Die Verfügungsbeklagte sendete dort am 26.7.2005 einen Beitrag, der sich mit dem Ausscheiden des ehemaligen Leiters des zweiten Reaktorblocks des Kernkraftwerks N. beschäftigte. Das Kraftwerk wird von der E. K. GmbH (E), einem Tochterunternehmen der Verfügungsklägerin, betriebenen. Vorstandsvorsitzender der Verfügungsklägerin ist Prof. Dr. C. In dem Beitrag hieß es u.a.: "... gefeuert hat ihn E-Chef U.C., ..., weil er sich für die Aufarbeitung der Störfälle stark gemacht hat." Die Verfügungsklägerin verlangte mit am 5.8.2005 der Verfügungsbeklagten zugestelltem Schreiben zunächst eine Gegendarstellung mit u.a. der Entgegnung, dass Prof. Dr. C. weder an der Entscheidungsfindung noch am Ausspruch der Kündigung beteiligt gewesen sei, der Grund für die Kündigung sei allein inakzeptables dienstliches Verhalten ggü. Vorgesetzten und Kollegen gewesen. Aus einem Protokoll der atomaufsichtsrechtlichen Befragung eines Geschäftsführers der E. vom 4.11.2004 geht allerdings hervor, dass der Vorstandsvorsitzende der Verfügungsklägerin von der Entscheidung der Geschäftsführung, sich von dem Anlagenleiter zu trennen, sofort in Kenntnis gesetzt wurde und mit der Trennung einverstanden war. Die Kündigung wurde erst nach diesem Einverständnis ausgesprochen. Nach Ablehnung der Gegendarstellung stellte die Verfügungsklägerin beim LG Stuttgart einen Antrag auf Erlass einer einstweiligen Verfügung, der mit Urt. v. 1.9.2005 wegen offenkundiger Unrichtigkeit der Gegendarstellung, jedenfalls aber offensichtlicher Irreführung zurückgewiesen wurde (LG Stuttgart, Urt. v. 1.9.2005 - 17 O 455/05). Daraufhin verlangte die Verfügungsklägerin mit am 6.9.2005 der Verfügungsbeklagten zugegangenem Schreiben eine modifizierte Gegendarstellung mit dem streitgegenständlichen Inhalt. Die Verfügungsbeklagte lehnte eine Ausstrahlung erneut ab.

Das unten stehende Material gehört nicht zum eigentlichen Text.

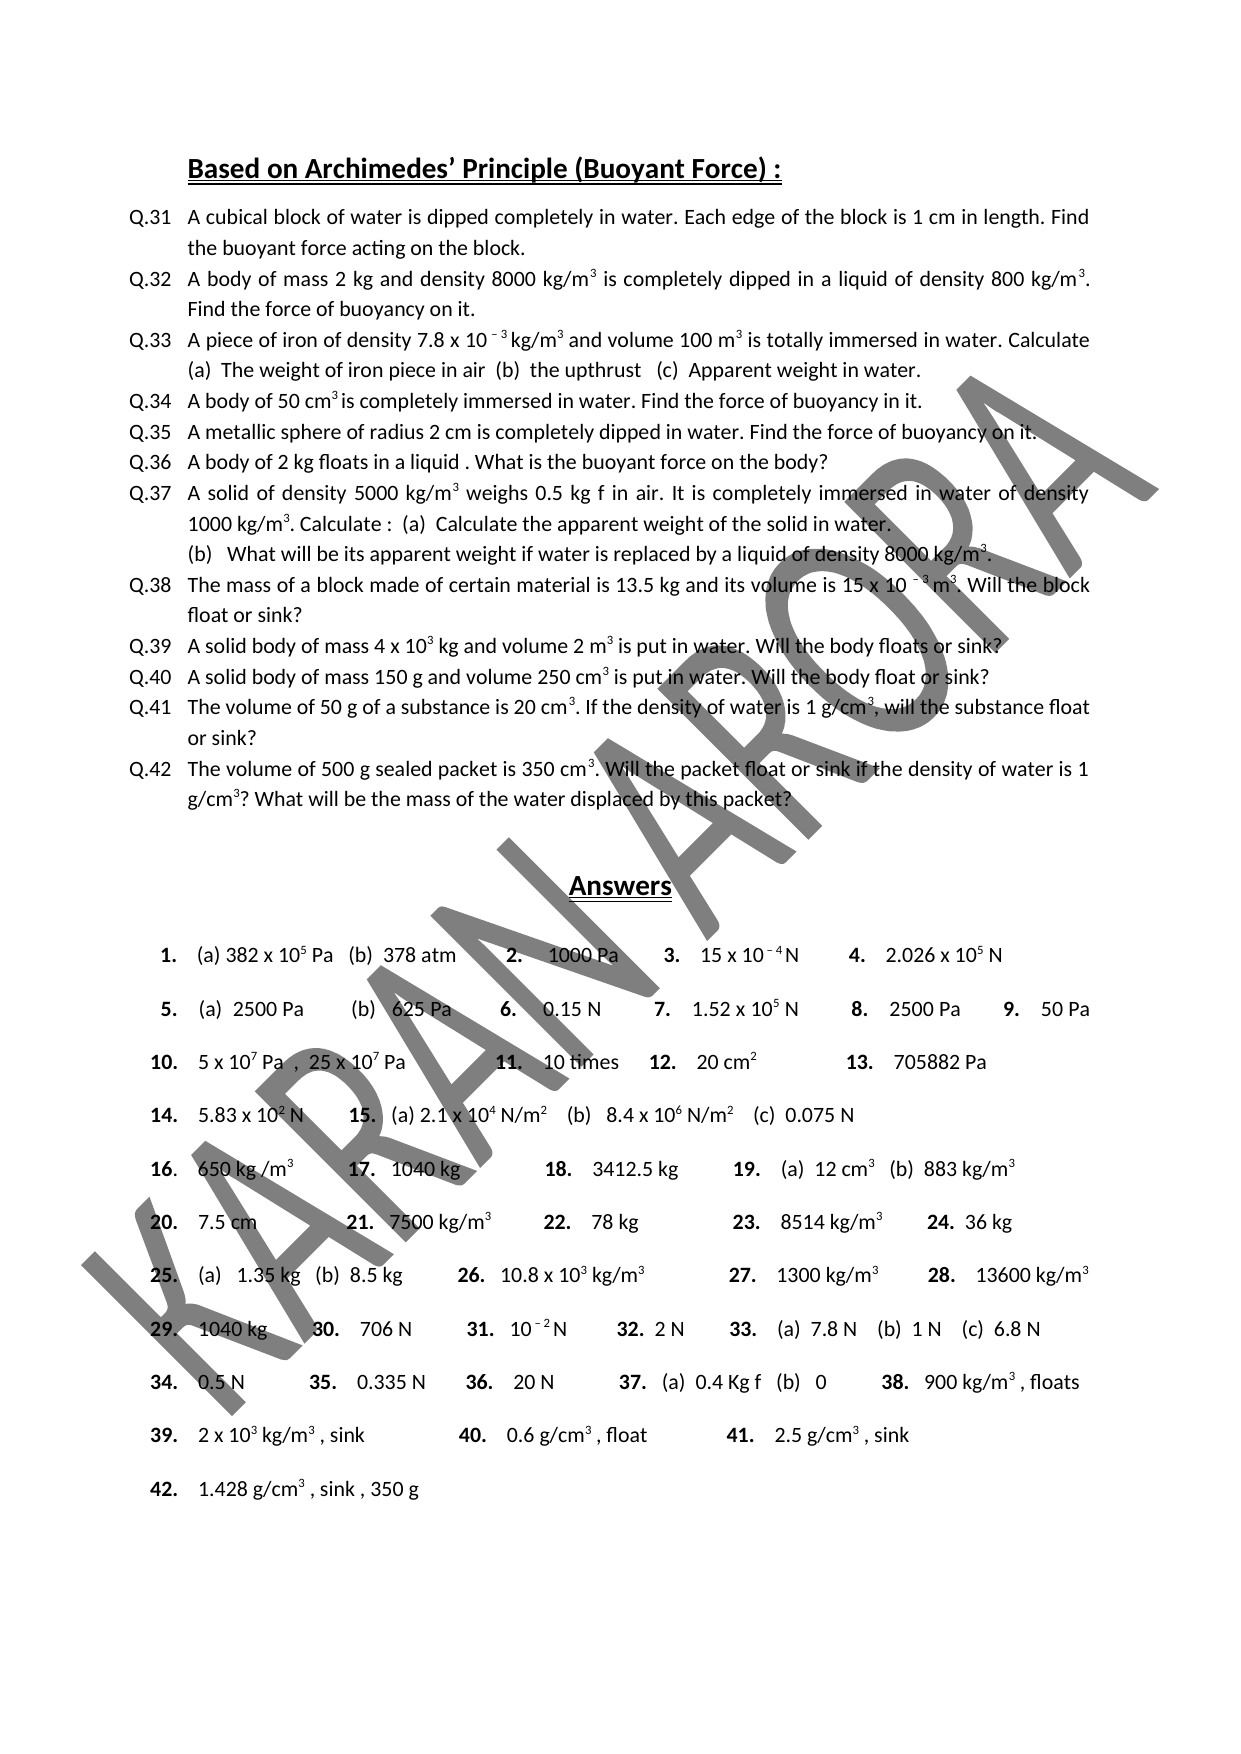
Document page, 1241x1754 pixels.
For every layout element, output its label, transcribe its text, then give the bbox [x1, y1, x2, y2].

text 14. 5.83 x 102 N 15. (a) 2.1 x 104 N/m2 (b) 8.4 x 106 N/m2 (c) 0.075 N [150, 1102, 1090, 1128]
list Based on Archimedes’ Principle (Buoyant Force) : [187, 150, 1090, 186]
list The volume of 50 g of a substance is 20 cm3. If the density of water is 1 g/cm3, will the substance float or sink? [150, 693, 1090, 751]
list (b) What will be its apparent weight if water is replaced by a liquid of density 8000 kg/m3. [187, 540, 1090, 567]
text Answers [150, 867, 1090, 903]
list A body of mass 2 kg and density 8000 kg/m3 is completely dipped in a liquid of density 800 kg/m3. Find the force of buoyancy on it. [150, 265, 1090, 322]
list The volume of 500 g sealed packet is 350 cm3. Will the packet float or sink if the density of water is 1 g/cm3? What will be the mass of the water displaced by this packet? [150, 755, 1090, 812]
list A solid body of mass 150 g and volume 250 cm3 is put in water. Will the body float or sink? [150, 663, 1090, 689]
text 34. 0.5 N 35. 0.335 N 36. 20 N 37. (a) 0.4 Kg f (b) 0 38. 900 kg/m3 , floats [150, 1368, 1090, 1395]
text 39. 2 x 103 kg/m3 , sink 40. 0.6 g/cm3 , float 41. 2.5 g/cm3 , sink [150, 1422, 1090, 1448]
text 42. 1.428 g/cm3 , sink , 350 g [150, 1475, 1090, 1502]
list A body of 50 cm3 is completely immersed in water. Find the force of buoyancy in it. [150, 387, 1090, 414]
list A metallic sphere of radius 2 cm is completely dipped in water. Find the force of buoyancy on it. [150, 418, 1090, 444]
text 20. 7.5 cm 21. 7500 kg/m3 22. 78 kg 23. 8514 kg/m3 24. 36 kg [150, 1208, 1090, 1235]
text 5. (a) 2500 Pa (b) 625 Pa 6. 0.15 N 7. 1.52 x 105 N 8. 2500 Pa 9. 50 Pa 10. 5 x 107 Pa , 25 x 107 Pa 11. 10 times 12. 20 cm2 13. 705882 Pa [150, 995, 1090, 1075]
list The mass of a block made of certain material is 13.5 kg and its volume is 15 x 10 – 3 m3. Will the block float or sink? [150, 571, 1090, 628]
text 1. (a) 382 x 105 Pa (b) 378 atm 2. 1000 Pa 3. 15 x 10 – 4 N 4. 2.026 x 105 N [150, 942, 1090, 968]
text 25. (a) 1.35 kg (b) 8.5 kg 26. 10.8 x 103 kg/m3 27. 1300 kg/m3 28. 13600 kg/m3 [150, 1262, 1090, 1288]
text 16. 650 kg /m3 17. 1040 kg 18. 3412.5 kg 19. (a) 12 cm3 (b) 883 kg/m3 [150, 1155, 1090, 1182]
list A cubical block of water is dipped completely in water. Each edge of the block is 1 cm in length. Find the buoyant force acting on the block. [150, 203, 1090, 261]
list A piece of iron of density 7.8 x 10 – 3 kg/m3 and volume 100 m3 is totally immersed in water. Calculate (a) The weight of iron piece in air (b) the upthrust (c) Apparent weight in water. [150, 326, 1090, 383]
list A solid body of mass 4 x 103 kg and volume 2 m3 is put in water. Will the body floats or sink? [150, 632, 1090, 659]
list A solid of density 5000 kg/m3 weighs 0.5 kg f in air. It is completely immersed in water of density 1000 kg/m3. Calculate : (a) Calculate the apparent weight of the solid in water. [150, 479, 1090, 536]
text 29. 1040 kg 30. 706 N 31. 10 – 2 N 32. 2 N 33. (a) 7.8 N (b) 1 N (c) 6.8 N [150, 1315, 1090, 1342]
list A body of 2 kg floats in a liquid . What is the buoyant force on the body? [150, 448, 1090, 475]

Die deshalb beantragte einstweilige Verfügung hat das LG durch Urt. v. 27.10.2005 mit der Begründung zurückgewiesen, hinsichtlich des erneuten Gegendarstellungsverlangens sei das Gebot der Unverzüglichkeit nicht gewahrt. Die Auffassung, wonach bei fehlerhaften Gegendarstellungen die Unverzüglichkeit gewahrt bleibe, wenn neue, überarbeitete Fassungen jeweils unverzüglich nach Zurückweisung der vorherigen Fassung zugeleitet werden, gelte jedenfalls nicht, wenn die ursprüngliche Fassung in ihrem wesentlichen Aussagegehalt falsch war und inhaltlich der Kernbereich der Aussage abgeändert wurde.
Mit der Berufung macht die Verfügungsklägerin geltend, die Zurückweisung der Zweitfassung könne nicht darauf gestützt werden, dass eine Veränderung des Erwiderungsinhalts vorliege und die Erstfassung über die Unrichtigkeit der Formulierung hinaus falsch gewesen sei. Der Vorstandsvorsitzende der Verfügungsklägerin sei über den gefassten Beschluss der E.-Geschäftsführung nur informiert worden und einverstanden gewesen. Dies sage nichts anderes, als dass er den Beschluss zur Kenntnis genommen, verinnerlicht und sich im Übrigen jeder Einflussnahme enthalten habe. Die Auffassung des LG, dass eine Beteiligung an der Entscheidungsfindung auch dann vorliege, wenn man von einer Entscheidung im Nachhinein unterrichtet werde und sich einverstanden erkläre, sei nicht zwingend. Die Zweitfassung befasse sich mit demselben Sachverhaltskomplex, es handele es sich um keine neue Gegendarstellung. In der Zweitfassung werde nichts grundlegend anderes mitgeteilt.
Die Verfügungsklägerin beantragt: Auf die Berufung der Klägerin wird das Verfügungsurteil des LG Stuttgart vom 27.10.2005 zur Geschäftsnummer 17 O 525/05 abgeändert und der Beklagten auferlegt, innerhalb der nächsten redaktionell noch nicht abgeschlossenen "L. B-W"
I. die folgende Gegendarstellung zu verlesen:
Gegendarstellung der E. B-W AG zu e...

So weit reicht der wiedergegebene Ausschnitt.